▶ **PROBLEM TO WORK ON**
Each line of the data should be duplicated precisely.

___ DATASET ENTRIES ___

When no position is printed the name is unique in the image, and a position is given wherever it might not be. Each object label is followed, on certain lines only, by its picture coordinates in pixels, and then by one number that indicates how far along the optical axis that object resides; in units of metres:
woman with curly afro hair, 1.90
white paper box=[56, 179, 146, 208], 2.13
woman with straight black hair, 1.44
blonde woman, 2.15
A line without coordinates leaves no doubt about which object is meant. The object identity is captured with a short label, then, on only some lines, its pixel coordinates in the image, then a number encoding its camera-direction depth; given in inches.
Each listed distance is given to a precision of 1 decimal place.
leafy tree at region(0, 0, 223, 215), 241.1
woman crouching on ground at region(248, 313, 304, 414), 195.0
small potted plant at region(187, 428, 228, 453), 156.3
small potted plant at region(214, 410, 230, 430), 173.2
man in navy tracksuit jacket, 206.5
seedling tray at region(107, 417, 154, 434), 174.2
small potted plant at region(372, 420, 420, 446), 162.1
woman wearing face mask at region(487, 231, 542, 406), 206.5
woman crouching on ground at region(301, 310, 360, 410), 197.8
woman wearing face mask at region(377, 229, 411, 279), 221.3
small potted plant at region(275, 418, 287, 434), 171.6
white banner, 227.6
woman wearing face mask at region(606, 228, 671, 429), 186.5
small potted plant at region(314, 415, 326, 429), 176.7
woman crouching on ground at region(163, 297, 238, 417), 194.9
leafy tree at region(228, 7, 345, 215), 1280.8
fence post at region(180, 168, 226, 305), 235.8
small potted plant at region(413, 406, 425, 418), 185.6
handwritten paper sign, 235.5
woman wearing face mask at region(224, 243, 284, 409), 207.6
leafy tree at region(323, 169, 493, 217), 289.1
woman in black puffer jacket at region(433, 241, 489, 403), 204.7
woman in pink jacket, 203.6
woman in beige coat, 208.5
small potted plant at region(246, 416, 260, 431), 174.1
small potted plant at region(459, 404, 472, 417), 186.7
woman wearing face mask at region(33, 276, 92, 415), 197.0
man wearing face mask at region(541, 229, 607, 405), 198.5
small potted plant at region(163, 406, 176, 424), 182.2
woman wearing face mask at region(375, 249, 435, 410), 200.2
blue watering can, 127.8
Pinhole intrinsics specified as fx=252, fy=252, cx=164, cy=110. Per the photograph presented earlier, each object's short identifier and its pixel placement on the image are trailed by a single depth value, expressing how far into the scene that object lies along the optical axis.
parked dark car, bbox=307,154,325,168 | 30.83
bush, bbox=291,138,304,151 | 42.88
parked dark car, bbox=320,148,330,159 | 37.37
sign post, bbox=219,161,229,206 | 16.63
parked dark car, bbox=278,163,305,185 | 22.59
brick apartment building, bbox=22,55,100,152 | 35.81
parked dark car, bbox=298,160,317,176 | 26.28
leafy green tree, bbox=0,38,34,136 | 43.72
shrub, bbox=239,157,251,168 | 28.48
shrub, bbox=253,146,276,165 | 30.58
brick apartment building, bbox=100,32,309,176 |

___

▶ **PROBLEM SOLUTION**
When no position is printed the name is unique in the image, and a position is given wherever it might not be. Each object label is followed, on certain lines only, by its picture coordinates in pixels, and then by one number that indicates how far along the optical axis that object resides; in units of metres:
woman with curly afro hair, 1.90
white paper box=[56, 179, 146, 208], 2.13
woman with straight black hair, 1.44
blonde woman, 2.15
A line without coordinates leaves no doubt about which object is meant. The object identity is captured with a short label, then, on only some lines, its pixel coordinates in the image, then a number encoding its camera-direction depth; given in inches.
Each listed distance is given to a precision of 1 decimal place.
leafy tree at region(0, 0, 223, 215), 241.1
woman crouching on ground at region(248, 313, 304, 414), 195.0
small potted plant at region(187, 428, 228, 453), 156.3
small potted plant at region(214, 410, 230, 430), 173.2
man in navy tracksuit jacket, 206.5
seedling tray at region(107, 417, 154, 434), 174.2
small potted plant at region(372, 420, 420, 446), 162.1
woman wearing face mask at region(487, 231, 542, 406), 206.5
woman crouching on ground at region(301, 310, 360, 410), 197.8
woman wearing face mask at region(377, 229, 411, 279), 221.3
small potted plant at region(275, 418, 287, 434), 171.6
white banner, 227.6
woman wearing face mask at region(606, 228, 671, 429), 186.5
small potted plant at region(314, 415, 326, 429), 176.7
woman crouching on ground at region(163, 297, 238, 417), 194.9
leafy tree at region(228, 7, 345, 215), 1280.8
fence post at region(180, 168, 226, 305), 235.8
small potted plant at region(413, 406, 425, 418), 185.6
handwritten paper sign, 235.5
woman wearing face mask at region(224, 243, 284, 409), 207.6
leafy tree at region(323, 169, 493, 217), 289.1
woman in black puffer jacket at region(433, 241, 489, 403), 204.7
woman in pink jacket, 203.6
woman in beige coat, 208.5
small potted plant at region(246, 416, 260, 431), 174.1
small potted plant at region(459, 404, 472, 417), 186.7
woman wearing face mask at region(33, 276, 92, 415), 197.0
man wearing face mask at region(541, 229, 607, 405), 198.5
small potted plant at region(163, 406, 176, 424), 182.2
woman wearing face mask at region(375, 249, 435, 410), 200.2
blue watering can, 127.8
Pinhole intrinsics specified as fx=252, fy=252, cx=164, cy=110. Per the photograph presented earlier, each object's short identifier and its pixel placement on the image are trailed by a single depth value, expressing how far into the scene that object lies along the optical axis.
parked dark car, bbox=307,154,325,168 | 30.83
bush, bbox=291,138,304,151 | 42.88
parked dark car, bbox=320,148,330,159 | 37.37
sign post, bbox=219,161,229,206 | 16.63
parked dark car, bbox=278,163,305,185 | 22.59
brick apartment building, bbox=22,55,100,152 | 35.81
parked dark car, bbox=298,160,317,176 | 26.28
leafy green tree, bbox=0,38,34,136 | 43.72
shrub, bbox=239,157,251,168 | 28.48
shrub, bbox=253,146,276,165 | 30.58
brick apartment building, bbox=100,32,309,176 |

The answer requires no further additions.